Today, Palermo’s ancient quarters are once more a vibrant warren abuzz with global immigrants. Living and operating businesses alongside native Sicilians are Nigerians, Ghanaians, Arabs, Indians, Pakistanis, Bangladeshis, and, especially in the port warehouse district, Chinese. South of Via Cavour, in the heart of old Palermo, the narrow, winding ways are festooned with street signs in Italian, Hebrew, and Arabic, celebrating the city’s cosmopolitan heritage.

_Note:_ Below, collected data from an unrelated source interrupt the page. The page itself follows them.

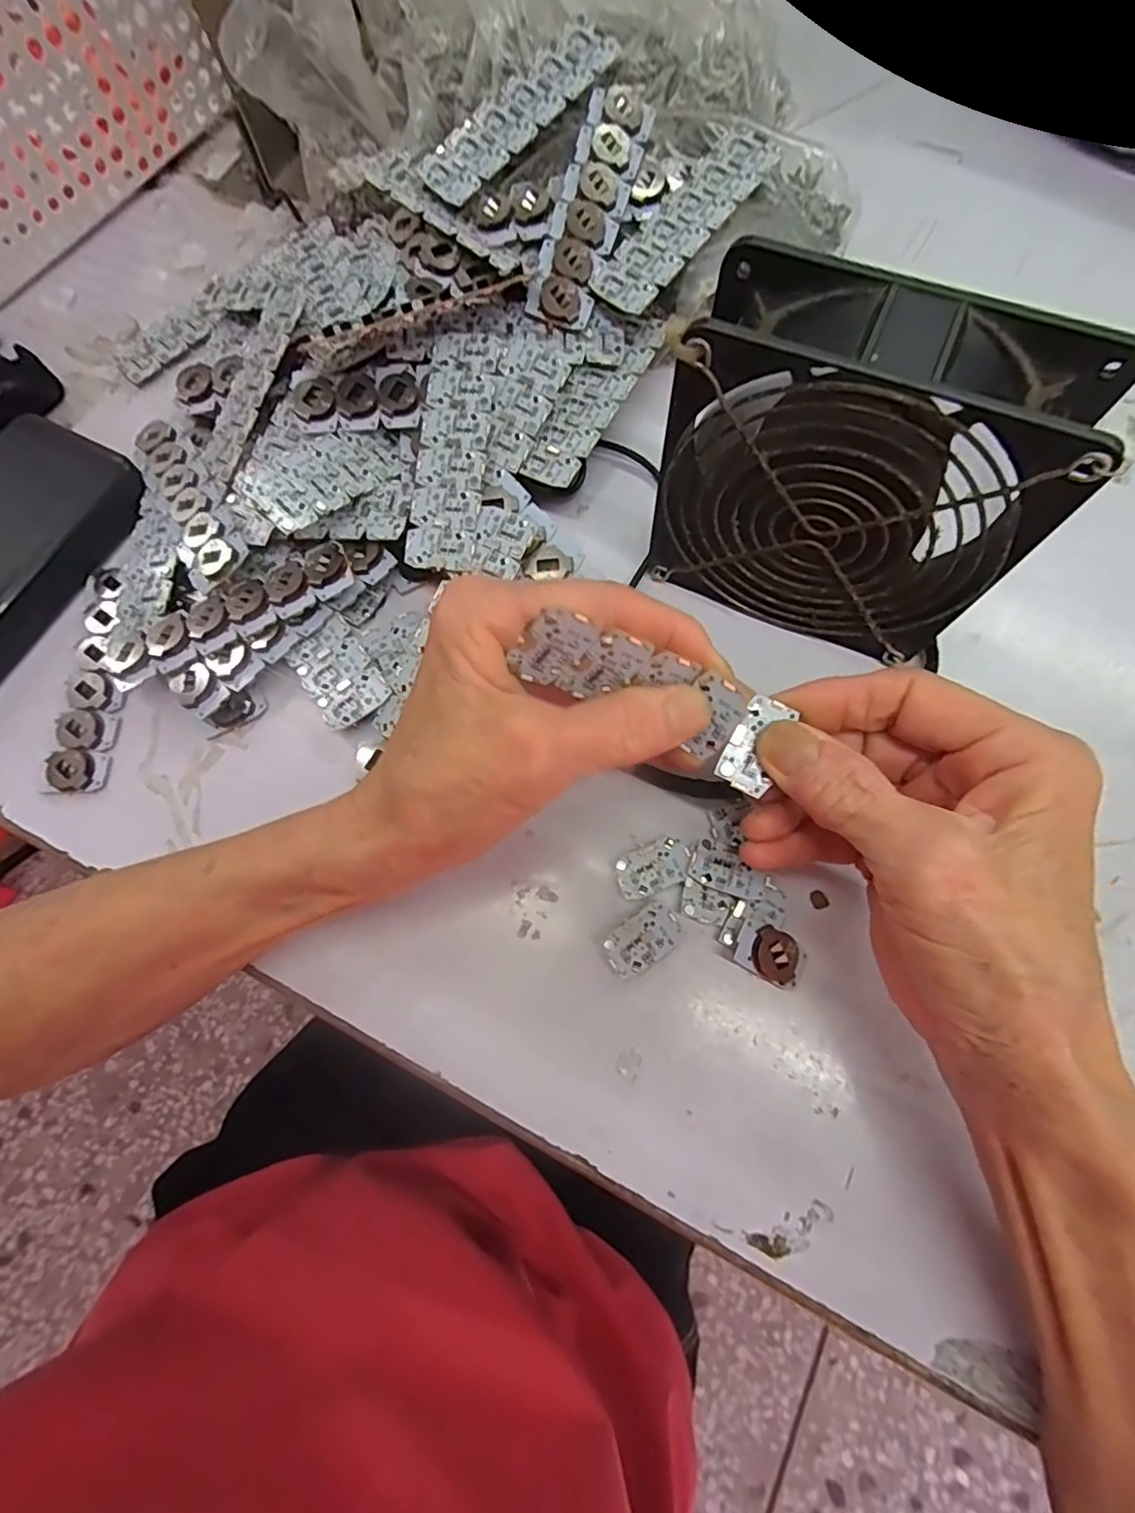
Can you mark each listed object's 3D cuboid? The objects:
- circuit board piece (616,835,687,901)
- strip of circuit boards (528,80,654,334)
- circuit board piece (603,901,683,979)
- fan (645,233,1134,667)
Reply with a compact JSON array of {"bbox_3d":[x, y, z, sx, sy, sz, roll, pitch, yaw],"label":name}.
[{"bbox_3d":[0.032,0.043,0.231,0.027,0.004,0.018,-22,73,-1],"label":"circuit board piece"},{"bbox_3d":[0.011,-0.250,0.274,0.030,0.008,0.110,18,88,8],"label":"strip of circuit boards"},{"bbox_3d":[0.028,0.068,0.225,0.030,0.004,0.018,-36,74,-9],"label":"circuit board piece"},{"bbox_3d":[0.096,-0.093,0.215,0.116,0.121,0.042,24,75,10],"label":"fan"}]

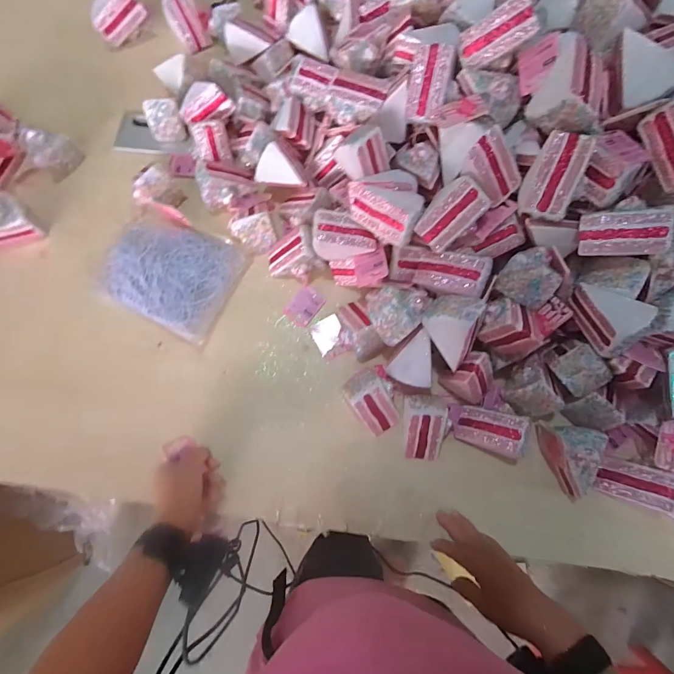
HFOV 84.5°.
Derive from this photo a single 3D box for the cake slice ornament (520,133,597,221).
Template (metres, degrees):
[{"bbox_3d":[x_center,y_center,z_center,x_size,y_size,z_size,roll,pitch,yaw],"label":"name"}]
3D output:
[{"bbox_3d":[0.261,-0.194,0.450,0.055,0.045,0.093,20,114,7],"label":"cake slice ornament"}]

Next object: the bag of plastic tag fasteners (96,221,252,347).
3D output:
[{"bbox_3d":[-0.265,-0.109,0.585,0.204,0.029,0.167,27,77,6],"label":"bag of plastic tag fasteners"}]

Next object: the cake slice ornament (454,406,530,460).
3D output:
[{"bbox_3d":[0.217,0.129,0.514,0.086,0.056,0.056,20,77,5],"label":"cake slice ornament"}]

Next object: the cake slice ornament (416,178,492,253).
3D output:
[{"bbox_3d":[0.148,-0.160,0.490,0.054,0.052,0.090,42,105,-7],"label":"cake slice ornament"}]

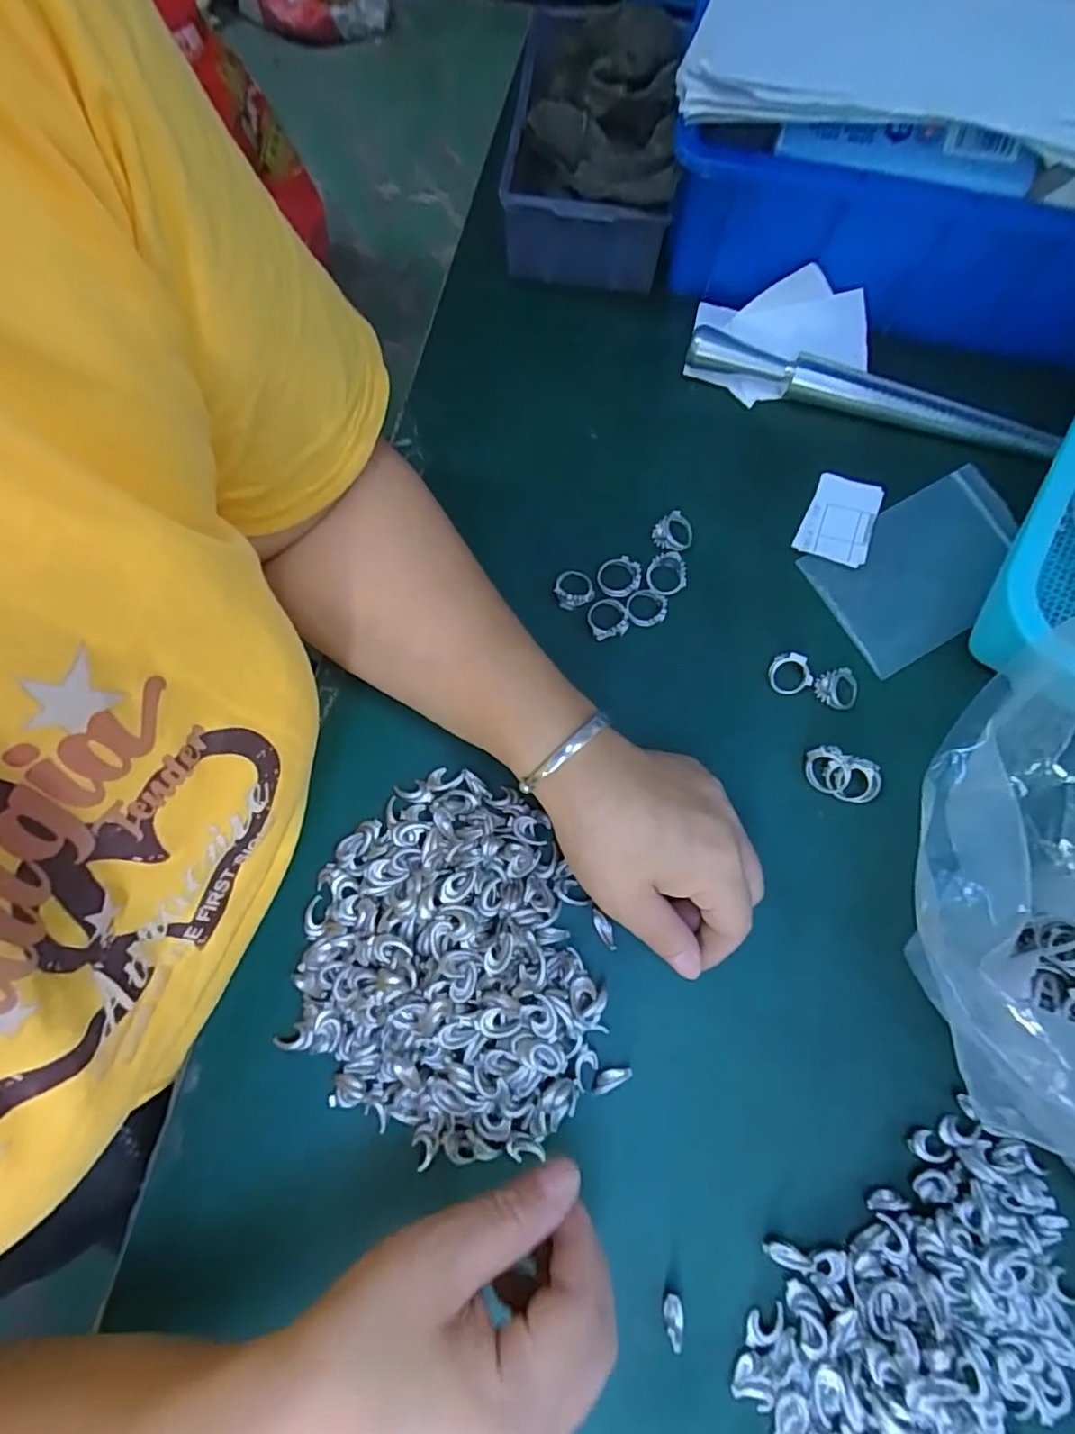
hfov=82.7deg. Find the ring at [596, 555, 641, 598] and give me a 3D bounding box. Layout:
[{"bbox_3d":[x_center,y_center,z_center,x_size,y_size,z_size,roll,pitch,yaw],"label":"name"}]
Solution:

At a surprising number of spots, though, the crooked rows of old buildings can suddenly resemble a gap-toothed mouth. That struck me especially around the Ballarò, the centuries-old serpentine outdoor market bursting with sumptuous fresh produce, fish, meat, cheeses, and dry goods, and in the neighborhood surrounding the galleria dell’arte regionale. These bombed-out husks, I discovered, are Operation Husky’s eerie legacy: in one more Sicilian irony, this isn’t all authentic war damage. From the 1950s on, reconstruction funds were channeled through the Mafia who, abetted by America’s fear of communism, burrowed deeply into the postwar Italian power structure. Surprise! Their “restored” buildings often fell down. Mala fortuna. Since the tangentopoli scandals of the 1990s blew the Mafia and the Italian political system to pieces, downtown Palermo, at least, is slowly being rebuilt, once again.
When You Go
There are no direct flights from the United States to Palermo; instead, change planes in Rome, Milan, or Madrid. The city is about a 30-minute bus, train, or cab ride from Palermo Airport.
Where to Eat
Sicily is probably where Persian noodles became Italian vermicelli, thanks to the Arabs. Those master agriculturalists also endowed the island with its wealth of citrus fruits and sugar—key to Sicilian desserts. In Palermo, try pasta Norma (eggplant and salted ricotta) or pasta alle vongole (clams in the shell), then enjoy fresh pesce spada (swordfish), calamari (squid), and gamberi (Mediterranean shrimp), excellent with nero d’avola, the rich, chewy local red wine, at Il Proverbio (Discesa Dei Giudici 24; 091 6173267) or Lo Sparviero (Via Sperlinga 25; 091 331163). Around Piazza Olivella, behind the museo archeologico, are more than a dozen eateries and lots of local color. For superb pizza, check out Pizzeria Bellini (Piazza Bellini 6; 091 6165691): its outdoor seating faces a Arab-Norman chapel and a Renaissance church. In Agrigento, Il Capriccio di Mare has excellent seafood and pasta (Via Nettuno 27; 092 2411761); the spaghetti al nero di seppia at Taverna del Pavone in Monreale is outstanding (Vicolo Pensato 18; 091 6406414).
What Else to See
A short bus ride connects Palermo to Monreale, a hilltop town with the most stunning Arab-Norman duomo and cloister in Sicily; in August 1943 GIs gathered here for a celebratory service. Cefalu, another Arab-Norman site, attracted hordes of GI tourists. Along the often-spectacular coastline between Palermo and Messina, occasional ruins of wartime bunkers peek out, visible from the train.